BEGIN Task material

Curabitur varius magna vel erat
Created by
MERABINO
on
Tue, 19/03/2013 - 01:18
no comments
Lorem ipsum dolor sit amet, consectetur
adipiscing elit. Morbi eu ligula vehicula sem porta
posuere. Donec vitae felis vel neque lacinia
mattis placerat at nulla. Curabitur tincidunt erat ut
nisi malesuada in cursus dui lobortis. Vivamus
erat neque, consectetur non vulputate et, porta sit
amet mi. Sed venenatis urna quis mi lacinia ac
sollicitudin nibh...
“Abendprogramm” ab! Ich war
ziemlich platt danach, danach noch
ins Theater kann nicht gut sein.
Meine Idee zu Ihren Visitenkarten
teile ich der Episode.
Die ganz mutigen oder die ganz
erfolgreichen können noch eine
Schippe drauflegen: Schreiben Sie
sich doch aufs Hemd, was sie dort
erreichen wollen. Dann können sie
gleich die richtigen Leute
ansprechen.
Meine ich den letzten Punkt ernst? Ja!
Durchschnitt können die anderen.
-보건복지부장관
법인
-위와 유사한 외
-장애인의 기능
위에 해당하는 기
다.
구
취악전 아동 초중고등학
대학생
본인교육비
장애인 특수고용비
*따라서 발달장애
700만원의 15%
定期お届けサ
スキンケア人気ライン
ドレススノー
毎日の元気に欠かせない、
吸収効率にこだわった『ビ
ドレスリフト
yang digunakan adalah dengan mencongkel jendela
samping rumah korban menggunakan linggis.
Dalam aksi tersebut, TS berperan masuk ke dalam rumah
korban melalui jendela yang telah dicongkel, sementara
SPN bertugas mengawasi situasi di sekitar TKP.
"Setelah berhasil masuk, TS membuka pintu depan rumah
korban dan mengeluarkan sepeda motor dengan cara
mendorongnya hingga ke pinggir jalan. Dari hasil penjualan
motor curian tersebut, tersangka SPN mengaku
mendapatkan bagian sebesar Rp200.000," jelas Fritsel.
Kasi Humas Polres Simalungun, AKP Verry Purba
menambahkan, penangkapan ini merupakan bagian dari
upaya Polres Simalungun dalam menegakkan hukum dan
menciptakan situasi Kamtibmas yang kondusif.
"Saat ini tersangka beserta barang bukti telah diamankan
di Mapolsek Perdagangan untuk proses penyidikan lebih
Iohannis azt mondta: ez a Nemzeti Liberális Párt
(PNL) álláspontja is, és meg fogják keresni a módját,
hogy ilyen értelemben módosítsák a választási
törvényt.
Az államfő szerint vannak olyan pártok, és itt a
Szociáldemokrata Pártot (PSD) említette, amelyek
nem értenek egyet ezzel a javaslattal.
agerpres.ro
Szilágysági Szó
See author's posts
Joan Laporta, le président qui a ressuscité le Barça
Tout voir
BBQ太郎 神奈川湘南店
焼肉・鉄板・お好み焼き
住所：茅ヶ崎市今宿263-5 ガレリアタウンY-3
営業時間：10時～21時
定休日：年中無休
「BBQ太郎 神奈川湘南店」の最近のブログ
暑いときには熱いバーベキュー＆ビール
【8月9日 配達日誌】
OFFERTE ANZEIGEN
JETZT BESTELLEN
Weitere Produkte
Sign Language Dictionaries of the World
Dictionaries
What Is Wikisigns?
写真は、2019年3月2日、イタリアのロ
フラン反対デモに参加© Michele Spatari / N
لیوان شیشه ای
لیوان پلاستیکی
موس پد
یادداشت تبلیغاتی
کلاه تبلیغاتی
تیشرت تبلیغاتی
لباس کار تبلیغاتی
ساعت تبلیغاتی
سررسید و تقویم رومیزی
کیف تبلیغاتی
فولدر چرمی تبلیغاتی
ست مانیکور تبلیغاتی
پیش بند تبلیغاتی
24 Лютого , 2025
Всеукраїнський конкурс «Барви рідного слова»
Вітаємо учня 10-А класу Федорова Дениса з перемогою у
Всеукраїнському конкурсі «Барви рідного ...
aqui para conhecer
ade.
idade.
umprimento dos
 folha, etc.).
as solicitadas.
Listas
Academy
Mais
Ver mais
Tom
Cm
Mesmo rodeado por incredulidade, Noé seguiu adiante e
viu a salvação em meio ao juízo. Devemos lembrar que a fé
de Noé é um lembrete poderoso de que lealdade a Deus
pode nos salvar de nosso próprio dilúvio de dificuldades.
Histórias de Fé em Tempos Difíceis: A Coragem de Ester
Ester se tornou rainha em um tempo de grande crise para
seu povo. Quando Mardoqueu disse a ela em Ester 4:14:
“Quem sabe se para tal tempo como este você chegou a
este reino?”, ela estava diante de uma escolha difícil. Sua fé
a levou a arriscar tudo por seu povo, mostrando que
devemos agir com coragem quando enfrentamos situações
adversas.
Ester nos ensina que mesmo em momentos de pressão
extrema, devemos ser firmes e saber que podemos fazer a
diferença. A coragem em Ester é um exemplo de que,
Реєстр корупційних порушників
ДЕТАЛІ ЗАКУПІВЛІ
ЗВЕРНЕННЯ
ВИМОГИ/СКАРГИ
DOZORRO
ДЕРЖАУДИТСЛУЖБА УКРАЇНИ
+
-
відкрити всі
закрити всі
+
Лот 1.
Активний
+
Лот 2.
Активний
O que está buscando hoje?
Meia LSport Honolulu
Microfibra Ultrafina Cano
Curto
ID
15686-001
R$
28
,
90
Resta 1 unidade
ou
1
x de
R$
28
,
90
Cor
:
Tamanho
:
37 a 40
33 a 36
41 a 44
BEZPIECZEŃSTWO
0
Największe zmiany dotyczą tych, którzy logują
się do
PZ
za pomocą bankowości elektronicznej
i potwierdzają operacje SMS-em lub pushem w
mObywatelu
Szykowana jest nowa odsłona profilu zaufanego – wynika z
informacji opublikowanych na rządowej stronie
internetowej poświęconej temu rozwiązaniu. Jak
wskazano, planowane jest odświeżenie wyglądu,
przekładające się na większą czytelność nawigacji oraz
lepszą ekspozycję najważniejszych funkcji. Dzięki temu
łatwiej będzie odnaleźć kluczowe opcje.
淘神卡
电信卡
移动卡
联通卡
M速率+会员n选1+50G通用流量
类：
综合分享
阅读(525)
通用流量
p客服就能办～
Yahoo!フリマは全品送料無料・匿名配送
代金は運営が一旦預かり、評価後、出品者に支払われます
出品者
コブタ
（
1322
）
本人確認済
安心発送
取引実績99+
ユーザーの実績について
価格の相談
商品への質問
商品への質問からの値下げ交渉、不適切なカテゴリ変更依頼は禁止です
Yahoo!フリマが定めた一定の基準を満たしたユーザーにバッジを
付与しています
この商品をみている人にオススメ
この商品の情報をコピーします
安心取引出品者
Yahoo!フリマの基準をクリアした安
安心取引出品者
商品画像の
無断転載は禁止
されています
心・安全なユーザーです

END Task material

Please reproduce each entry exactly as it appears.

Curabitur varius magna vel erat
Created by
MERABINO
on
Tue, 19/03/2013 - 01:18
no comments
Lorem ipsum dolor sit amet, consectetur
adipiscing elit. Morbi eu ligula vehicula sem porta
posuere. Donec vitae felis vel neque lacinia
mattis placerat at nulla. Curabitur tincidunt erat ut
nisi malesuada in cursus dui lobortis. Vivamus
erat neque, consectetur non vulputate et, porta sit
amet mi. Sed venenatis urna quis mi lacinia ac
sollicitudin nibh...
“Abendprogramm” ab! Ich war
ziemlich platt danach, danach noch
ins Theater kann nicht gut sein.
Meine Idee zu Ihren Visitenkarten
teile ich der Episode.
Die ganz mutigen oder die ganz
erfolgreichen können noch eine
Schippe drauflegen: Schreiben Sie
sich doch aufs Hemd, was sie dort
erreichen wollen. Dann können sie
gleich die richtigen Leute
ansprechen.
Meine ich den letzten Punkt ernst? Ja!
Durchschnitt können die anderen.
-보건복지부장관
법인
-위와 유사한 외
-장애인의 기능
위에 해당하는 기
다.
구
취악전 아동 초중고등학
대학생
본인교육비
장애인 특수고용비
*따라서 발달장애
700만원의 15%
定期お届けサ
スキンケア人気ライン
ドレススノー
毎日の元気に欠かせない、
吸収効率にこだわった『ビ
ドレスリフト
yang digunakan adalah dengan mencongkel jendela
samping rumah korban menggunakan linggis.
Dalam aksi tersebut, TS berperan masuk ke dalam rumah
korban melalui jendela yang telah dicongkel, sementara
SPN bertugas mengawasi situasi di sekitar TKP.
"Setelah berhasil masuk, TS membuka pintu depan rumah
korban dan mengeluarkan sepeda motor dengan cara
mendorongnya hingga ke pinggir jalan. Dari hasil penjualan
motor curian tersebut, tersangka SPN mengaku
mendapatkan bagian sebesar Rp200.000," jelas Fritsel.
Kasi Humas Polres Simalungun, AKP Verry Purba
menambahkan, penangkapan ini merupakan bagian dari
upaya Polres Simalungun dalam menegakkan hukum dan
menciptakan situasi Kamtibmas yang kondusif.
"Saat ini tersangka beserta barang bukti telah diamankan
di Mapolsek Perdagangan untuk proses penyidikan lebih
Iohannis azt mondta: ez a Nemzeti Liberális Párt
(PNL) álláspontja is, és meg fogják keresni a módját,
hogy ilyen értelemben módosítsák a választási
törvényt.
Az államfő szerint vannak olyan pártok, és itt a
Szociáldemokrata Pártot (PSD) említette, amelyek
nem értenek egyet ezzel a javaslattal.
agerpres.ro
Szilágysági Szó
See author's posts
Joan Laporta, le président qui a ressuscité le Barça
Tout voir
BBQ太郎 神奈川湘南店
焼肉・鉄板・お好み焼き
住所：茅ヶ崎市今宿263-5 ガレリアタウンY-3
営業時間：10時～21時
定休日：年中無休
「BBQ太郎 神奈川湘南店」の最近のブログ
暑いときには熱いバーベキュー＆ビール
【8月9日 配達日誌】
OFFERTE ANZEIGEN
JETZT BESTELLEN
Weitere Produkte
Sign Language Dictionaries of the World
Dictionaries
What Is Wikisigns?
写真は、2019年3月2日、イタリアのロ
フラン反対デモに参加© Michele Spatari / N
لیوان شیشه ای
لیوان پلاستیکی
موس پد
یادداشت تبلیغاتی
کلاه تبلیغاتی
تیشرت تبلیغاتی
لباس کار تبلیغاتی
ساعت تبلیغاتی
سررسید و تقویم رومیزی
کیف تبلیغاتی
فولدر چرمی تبلیغاتی
ست مانیکور تبلیغاتی
پیش بند تبلیغاتی
24 Лютого , 2025
Всеукраїнський конкурс «Барви рідного слова»
Вітаємо учня 10-А класу Федорова Дениса з перемогою у
Всеукраїнському конкурсі «Барви рідного ...
aqui para conhecer
ade.
idade.
umprimento dos
 folha, etc.).
as solicitadas.
Listas
Academy
Mais
Ver mais
Tom
Cm
Mesmo rodeado por incredulidade, Noé seguiu adiante e
viu a salvação em meio ao juízo. Devemos lembrar que a fé
de Noé é um lembrete poderoso de que lealdade a Deus
pode nos salvar de nosso próprio dilúvio de dificuldades.
Histórias de Fé em Tempos Difíceis: A Coragem de Ester
Ester se tornou rainha em um tempo de grande crise para
seu povo. Quando Mardoqueu disse a ela em Ester 4:14:
“Quem sabe se para tal tempo como este você chegou a
este reino?”, ela estava diante de uma escolha difícil. Sua fé
a levou a arriscar tudo por seu povo, mostrando que
devemos agir com coragem quando enfrentamos situações
adversas.
Ester nos ensina que mesmo em momentos de pressão
extrema, devemos ser firmes e saber que podemos fazer a
diferença. A coragem em Ester é um exemplo de que,
Реєстр корупційних порушників
ДЕТАЛІ ЗАКУПІВЛІ
ЗВЕРНЕННЯ
ВИМОГИ/СКАРГИ
DOZORRO
ДЕРЖАУДИТСЛУЖБА УКРАЇНИ
+
-
відкрити всі
закрити всі
+
Лот 1.
Активний
+
Лот 2.
Активний
O que está buscando hoje?
Meia LSport Honolulu
Microfibra Ultrafina Cano
Curto
ID
15686-001
R$
28
,
90
Resta 1 unidade
ou
1
x de
R$
28
,
90
Cor
:
Tamanho
:
37 a 40
33 a 36
41 a 44
BEZPIECZEŃSTWO
0
Największe zmiany dotyczą tych, którzy logują
się do
PZ
za pomocą bankowości elektronicznej
i potwierdzają operacje SMS-em lub pushem w
mObywatelu
Szykowana jest nowa odsłona profilu zaufanego – wynika z
informacji opublikowanych na rządowej stronie
internetowej poświęconej temu rozwiązaniu. Jak
wskazano, planowane jest odświeżenie wyglądu,
przekładające się na większą czytelność nawigacji oraz
lepszą ekspozycję najważniejszych funkcji. Dzięki temu
łatwiej będzie odnaleźć kluczowe opcje.
淘神卡
电信卡
移动卡
联通卡
M速率+会员n选1+50G通用流量
类：
综合分享
阅读(525)
通用流量
p客服就能办～
Yahoo!フリマは全品送料無料・匿名配送
代金は運営が一旦預かり、評価後、出品者に支払われます
出品者
コブタ
（
1322
）
本人確認済
安心発送
取引実績99+
ユーザーの実績について
価格の相談
商品への質問
商品への質問からの値下げ交渉、不適切なカテゴリ変更依頼は禁止です
Yahoo!フリマが定めた一定の基準を満たしたユーザーにバッジを
付与しています
この商品をみている人にオススメ
この商品の情報をコピーします
安心取引出品者
Yahoo!フリマの基準をクリアした安
安心取引出品者
商品画像の
無断転載は禁止
されています
心・安全なユーザーです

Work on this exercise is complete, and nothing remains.